Chinese President Xi Jinping reiterated his call for the establishment of a Palestinian state that is a “full member” of the UN before Palestinian leader Mahmud Abbas on Wednesday in Beijing, local media reported.
Xi already defended this position in December in Saudi Arabia, but this new call comes at a time when Beijing seeks to consolidate its role as a mediator in Middle East conflicts.
Chinese diplomacy, which facilitated the spectacular rapprochement between Iran and Saudi Arabia, affirms that it wants to make its contribution to the Israeli-Palestinian peace process, stalled since 2014.
“China supports Palestine becoming a full member of the UN,” Xi said in a meeting with Abbas, according to Chinese public television CCTV.
“The fundamental solution to the Palestinian question involves the restoration of an independent Palestinian state with full sovereignty, based on the 1967 borders with East Jerusalem as its capital,” Xi said.
Abbas, 87, is in Beijing until Friday.
Receiving Abbas at the monumental Palace of the People in Beijing, Xi said that China “has always firmly supported the just cause of the Palestinian people to restore their legitimate national rights,” according to the official Xinhua news agency.

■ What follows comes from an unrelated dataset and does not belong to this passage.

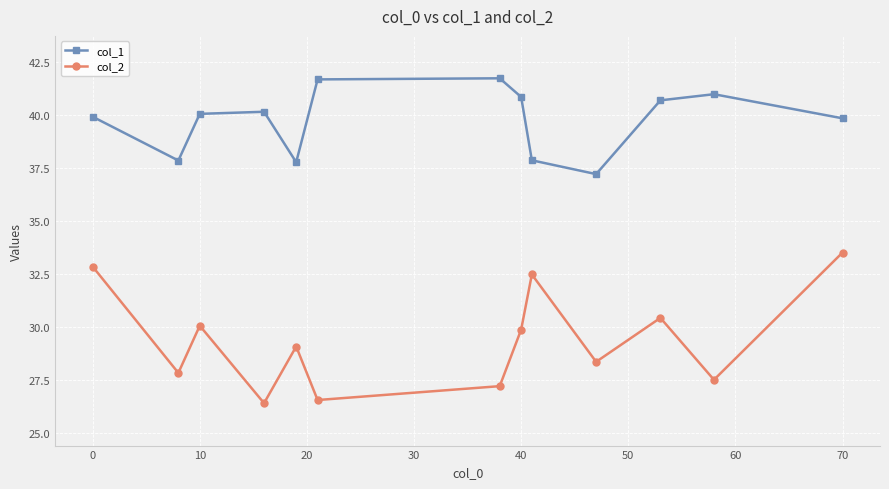

Which series has the largest total across all categories?

col_1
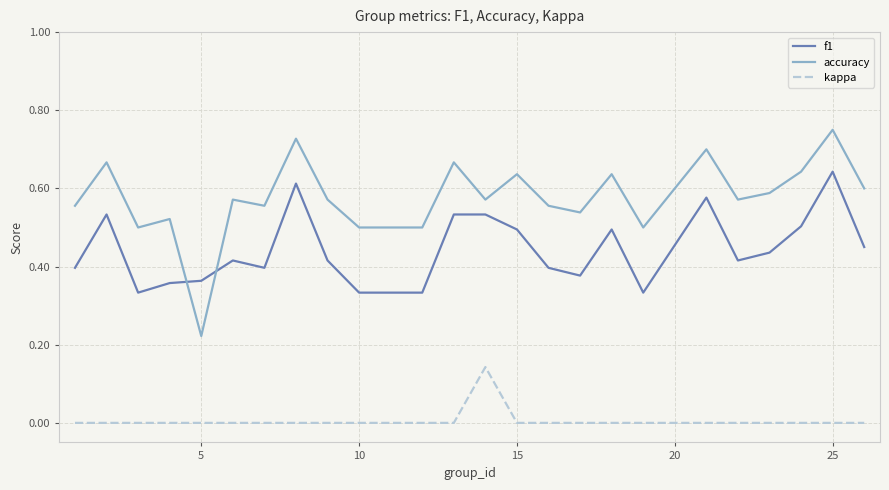

Rank the series by their maximum value, from lowest to highest.

kappa, f1, accuracy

“Faced with the major changes (…) that the world is facing and the new developments in the situation in the Middle East, China is willing to strengthen coordination and cooperation with the Palestinian side to promote a quick solution, comprehensive, just and lasting resolution of the Palestinian issue,” he stressed.
strategic partnership
“Today we will jointly announce the establishment of China-Palestine strategic partnership relations,” that is, an enhancement of diplomatic ties, Xi noted.
This is the fifth official visit by Mahmud Abas to China.
President Xi visited Saudi Arabia in December on a regional trip, where he also met Abbas and called for “working for an early, just and lasting solution to the Palestinian issue.”
China has good relations with Israel and defends that the solution to the conflict is to have two states.